Pour conclure à l'annulation de la reconnaissance litigieuse, il invoque le rapport d'expertise génétique qui conclut que Monsieur [P] [U] [K] est le père biologique de l'enfant [G] et que Monsieur [U] [K] ne l'est pas.
Il estime qu'il convient de débouter Monsieur [P] [U] [K] de sa demande tendant à ce qu'il soit jugé qu'il est le père de l'enfant, cette demande étant sans objet puisqu'il a reconnu cet enfant à la mairie de [Localité 16] en 2019, de sorte que cette reconnaissance prendra pleinement effet dès que l'annulation de la reconnaissance effectuée par Monsieur [U] [K] sera portée en marge de l'acte de naissance de l'enfant.

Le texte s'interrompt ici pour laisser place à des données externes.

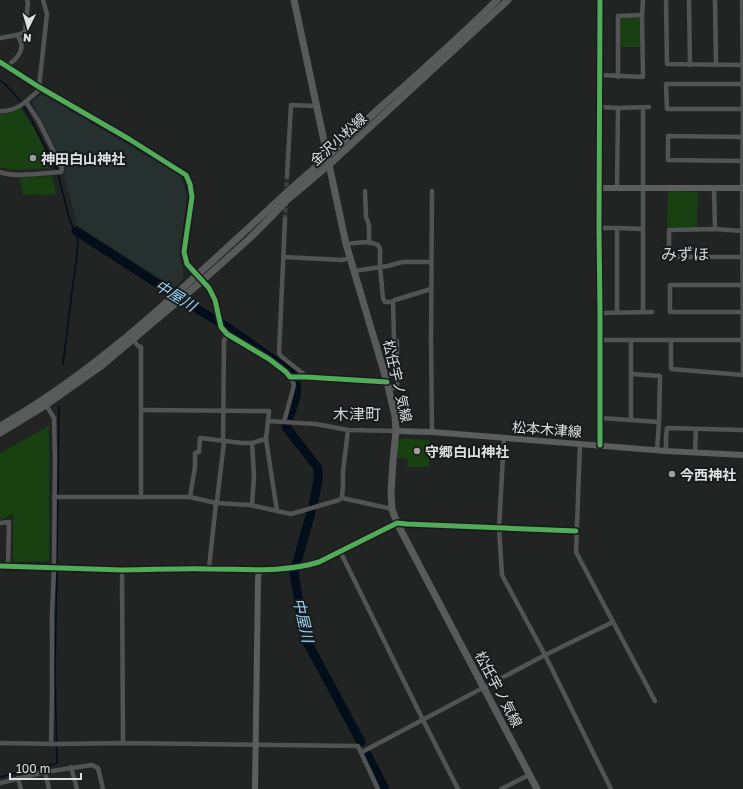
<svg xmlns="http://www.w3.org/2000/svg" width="743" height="789" font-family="'Golos Text','Noto Sans JP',sans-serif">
<rect width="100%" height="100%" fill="#222423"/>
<path fill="#26302f" d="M 42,94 L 181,176 L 187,197 L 179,255 L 183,268 L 183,280 L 174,287 L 78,226 L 64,177 L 66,169 L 32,102 Z"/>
<g fill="#184010">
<rect x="620" y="18" width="20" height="29"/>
<path d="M 21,109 L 35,130 L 51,163 L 48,168 L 14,170 L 0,167 L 0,114 L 8,114 Z"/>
<path d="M 52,176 L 56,194 L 23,195 L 20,178 Z"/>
<path d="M 668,191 L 698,192 L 697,228 L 667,227 Z"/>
<path d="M 49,426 L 49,561 L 13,562 L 13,514 L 0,520 L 0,453 Z"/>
<path d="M 402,438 L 430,440 L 429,467 L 407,467 L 408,459 L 397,458 L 398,442 Z"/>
</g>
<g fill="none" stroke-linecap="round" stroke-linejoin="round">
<g stroke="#030e1a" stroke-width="1.5">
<path d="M 0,80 C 21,96 33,122 44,145 C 49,153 54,161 57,170"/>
<path d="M 58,174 L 69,218 L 73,228 L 76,231 L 78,243 L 76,263 L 71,299 L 63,364"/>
<path d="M 57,567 L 59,406"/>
<path d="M 0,777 L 57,763 L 55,673 L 57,570"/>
</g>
<g stroke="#030e1a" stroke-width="9">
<path d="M 76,231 L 186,302 L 227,327 L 294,374 L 297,388 L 296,397 L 286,427 L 318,468 L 318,480 L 313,506"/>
<path d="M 311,512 L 294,573 L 305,638 L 361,742"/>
<path d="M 366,752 L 385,789"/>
</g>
<g stroke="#3e403f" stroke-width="4.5" stroke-dasharray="4.5 2" stroke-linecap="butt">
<path d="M 286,193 L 287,176"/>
<path d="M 285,219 L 286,200"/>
</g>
<g stroke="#525353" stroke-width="4.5">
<path d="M 666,0 L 667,64 L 742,65"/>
<path d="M 689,0 L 690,65"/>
<path d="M 715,0 L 716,65"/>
<path d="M 742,0 L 743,109 L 742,188 L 743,375"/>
<path d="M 0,38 L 17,35 L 25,32 L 28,2 L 27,0"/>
<path d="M 7,66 C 17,59 28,48 17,35"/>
<path d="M 600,75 L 643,77 L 642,15 L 643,0"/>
<path d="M 618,77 L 618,16 L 642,15"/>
<path d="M 742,84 L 666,84 L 667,109 L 743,109"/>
<path d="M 39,87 L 47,14 L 43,0"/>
<path d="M 600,107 L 618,108 L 649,107"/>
<path d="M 0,111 C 18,112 29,99 41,88"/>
<path d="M 742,161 L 668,160 L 668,136 L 742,137"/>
<path d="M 0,172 C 12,178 47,173 61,172 L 62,168 L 38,120 L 26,102"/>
<path d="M 287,176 L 291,105 L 316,106"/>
<path d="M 617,187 L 618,108"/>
<path d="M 714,187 L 715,229"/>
<path d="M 365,191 L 366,217 L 369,225 L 369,242"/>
<path d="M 285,219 L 279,353 L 282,357 L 306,376"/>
<path d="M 599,228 L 617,228 L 643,229"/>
<path d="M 742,231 L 715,229 L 669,230 L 669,257 L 742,257"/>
<path d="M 346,244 C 358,243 367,240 378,245 L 380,249 L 380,267 L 383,298 L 385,302 L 391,302 L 395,300 L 431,289"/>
<path d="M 284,257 L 342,260 L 350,258"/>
<path d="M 354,271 L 388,266 L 402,262 L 431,262"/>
<path d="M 209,288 L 215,300 L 221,327 L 227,334 L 269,359 L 286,372 L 290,377 L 306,377 L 387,382"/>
<path d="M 393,301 L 394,342"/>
<path d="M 617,312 L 617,228"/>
<path d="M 643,312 L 643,108"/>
<path d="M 742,312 L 670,312 L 670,285 L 743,285"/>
<path d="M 600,313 L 652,312"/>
<path d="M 133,339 L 138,346 L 141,347 L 141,497"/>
<path d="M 599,340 L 742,340"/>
<path d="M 671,340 L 671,369 L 743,375"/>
<path d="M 631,374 L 660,376 L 659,422 L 657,450"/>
<path d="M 389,388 L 397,388 L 397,341"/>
<path d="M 46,405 L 54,418 L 55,459 L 54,567 L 52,615 L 52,695 L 51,744"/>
<path d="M 141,410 L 269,411 L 268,421"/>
<path d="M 600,418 L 659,422"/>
<path d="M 631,420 L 631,340"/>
<path d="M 284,422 L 292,393 L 294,384 L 290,377"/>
<path d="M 432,432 L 431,340 L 432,191"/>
<path d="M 504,438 L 499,528 L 502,575 L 545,655 L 611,789"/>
<path d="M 580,444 L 576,552 L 655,701"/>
<path d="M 666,451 L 666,437 L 667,428 L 743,430"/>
<path d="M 695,452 L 696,429"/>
<path d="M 54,497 L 190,497 L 216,503 L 250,505 L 291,514 L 339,500 L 342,498 L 392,509"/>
<path d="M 190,497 L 195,467 L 195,453 L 199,452 L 200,438 L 242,443 L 252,443"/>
<path d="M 342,498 L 343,485 L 343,471 L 348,430"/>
<path d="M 252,505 L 254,476 L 252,443 L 266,439"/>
<path d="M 277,511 L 266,439 L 268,421 L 316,424 L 348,430 L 396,431"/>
<path d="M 0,523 L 9,522 L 8,566"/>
<path d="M 397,523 L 407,524 L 576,531"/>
<path d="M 340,551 L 423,720 L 458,789"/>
<path d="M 209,568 L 216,503 L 217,501 L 224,442 L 223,438 L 224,341 L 227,334"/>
<path d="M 122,570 L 123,743"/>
<path d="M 0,743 L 57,744 L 123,743 L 358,746 L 378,789"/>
<path d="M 362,752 L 545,655 L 613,622"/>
<path d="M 71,767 L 77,789"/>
<path d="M 45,772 L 49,789"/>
<path d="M 18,778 L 21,789"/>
<path d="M 0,783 L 45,772 L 92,765 L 98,768 L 103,789"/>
<path d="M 501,789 L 529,775"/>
</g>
<g stroke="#5c5d5d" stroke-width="6">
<path d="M 0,62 L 39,87 L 129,139 L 186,175 L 190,184 L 192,197 L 184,252 L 187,264 L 209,288"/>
<path d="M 599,188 L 743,188"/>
<path d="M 396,431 L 432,432 L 666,451 L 743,455"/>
<path d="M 600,445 L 600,313 L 599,228 L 600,0"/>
<path d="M 0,566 C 41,567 81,569 122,570 C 151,570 181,568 210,569 C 246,569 284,573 319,562 L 397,523"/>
<path d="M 255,789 L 258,580 L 259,569"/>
</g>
<g stroke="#595b5b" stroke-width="7">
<path d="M 294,0 L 346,244 L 387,382 L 395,416 L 396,431 L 393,461 L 391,493 L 392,509 L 397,523 L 537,789"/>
<path d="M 0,426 C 100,369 184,287 269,209 C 288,191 308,174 328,156 C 349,137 369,117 391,98 C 427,66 463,34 497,0"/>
<path d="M 0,433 L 46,405 L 100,367 L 202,281 L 250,238 L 270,218 L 287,200 L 330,164 L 508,0"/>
</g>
<defs>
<g id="cycleway">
<path d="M 0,62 L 39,87 L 129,139 L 186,175 L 190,184 L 192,197 L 184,252 L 187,264 L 209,288 L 215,300 L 221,327 L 227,334 L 269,359 L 286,372 L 290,377 L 306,377 L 387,382"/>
<path d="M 600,445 L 600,313 L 599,228 L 600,0"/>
<path d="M 0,566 C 41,567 81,569 122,570 C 151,570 181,568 210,569 C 246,569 284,573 319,562 L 397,523 L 407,524 L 576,531"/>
</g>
</defs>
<use href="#cycleway" stroke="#171b1b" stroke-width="8"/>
<use href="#cycleway" stroke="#51ab58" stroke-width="5"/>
</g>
<g fill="#9c9f9e" stroke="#171b1b" stroke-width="1.5">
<circle cx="33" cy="158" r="4"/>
<circle cx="417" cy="451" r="4"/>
<circle cx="672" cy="474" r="4"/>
</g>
<g text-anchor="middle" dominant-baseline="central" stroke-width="4" stroke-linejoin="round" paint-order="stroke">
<g font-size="14" fill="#dee1e0" stroke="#171b1b">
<text transform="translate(338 139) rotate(-42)">金沢小松線</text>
<text transform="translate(398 381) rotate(77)">松任宇ノ気線</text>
<text transform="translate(547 429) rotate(4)">松本木津線</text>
<text transform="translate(499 689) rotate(62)">松任宇ノ気線</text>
</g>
<g font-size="14" font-weight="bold" fill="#dee1e0" stroke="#171b1b" text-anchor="start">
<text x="41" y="158">神田白山神社</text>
<text x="425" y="451">守郷白山神社</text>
<text x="680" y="474">今西神社</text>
</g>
<g font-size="15" font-style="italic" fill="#9cd4f9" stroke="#171b1b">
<text transform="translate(176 295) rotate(32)">中屋川</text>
<text transform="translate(304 620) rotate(77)">中屋川</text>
</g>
<g font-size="16" fill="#d1d6d6" stroke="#171b1b">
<text x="685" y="254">みずほ</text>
<text x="357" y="414">木津町</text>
</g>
</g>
<g transform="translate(28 28) rotate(185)" stroke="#171b1b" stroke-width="3" paint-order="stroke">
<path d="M0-3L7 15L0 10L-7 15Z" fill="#dee1e0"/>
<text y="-6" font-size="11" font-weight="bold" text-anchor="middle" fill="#dee1e0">N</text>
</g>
<path d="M10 773v6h71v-6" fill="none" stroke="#dee1e0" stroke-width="2"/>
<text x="16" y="773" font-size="12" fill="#dee1e0" stroke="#171b1b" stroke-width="3" paint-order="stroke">100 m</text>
</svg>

Il ajoute qu'en application de l'article 331 du code civil, le tribunal n'ayant pas à statuer sur la paternité de Monsieur [P] [U] [K] déjà établie par sa reconnaissance, il ne pourra que débouter les parties de leur demande relative au nom de famille de l'enfant. Il rappelle qu'en application de l'article 311-23 du code civil, l'enfant conservera le nom de sa mère, et qu'après apposition de la mention de la reconnaissance de paternité établie par Monsieur [P] [U] [K] en marge de l'acte de naissance de l'enfant, les deux parents pourront, par déclaration conjointe devant l'officier d'état civil, choisir de modifier le nom de l'enfant qui ne pourra être que le nom déjà dévolu à l'autre enfant du couple.
Enfin, le Ministère Public estime que le caractère mensonger, voire frauduleux, de la reconnaissance de l'enfant [G] par Monsieur [U] [K] commande de condamner les trois adultes aux dépens.
Toutes les parties s'accordent pour dire que la loi française est applicable.
L'ordonnance de clôture a été redue le 24 novembre 2023 et l'affaire fixée à l'audience du 10 avril suivant.
A cette audience, l'affaire a été mise en délibéré au 12 juin 2024.
[DÉBATS NON PUBLICS – Motivation de la décision occultée]
PAR CES MOTIFS
Le tribunal, statuant publiquement après débats en chambre du conseil, par jugement contradictoire et en premier ressort par mise à disposition au greffe,
DIT que la loi française est applicable au présent litige,
ANNULE l'acte de reconnaissance de paternité n° 000053/2018 de l'enfant [G] [F] né le [Date naissance 11] 2018 effectué le [Date naissance 3] 2018 par Monsieur [U] [K] à [Localité 14] (REUNION),
REJETTE la demande de Monsieur [P] [U] [K] tendant à ce que la présente décision établisse un lien de filiation entre lui et [G] [F],
REJETTE la demande de Monsieur [P] [U] [K] tendant à ce que la présente décision statue sur le nom de famille de [G],
ORDONNE la mention du jugement en marge de l'acte de naissance de l'enfant [G] [F] et de l’acte de reconnaissance de paternité n° 000053/2018 effectué le 27 février 2018 par Monsieur [U] [K] à [Localité 14] (REUNION),
CONDAMNE Monsieur [P] [U] [K], Monsieur [U] [K] et Madame [T] [F] in solidum aux dépens, en ce compris les frais d'expertise.
En foi de quoi le président et le greffier ont signé le présent jugement.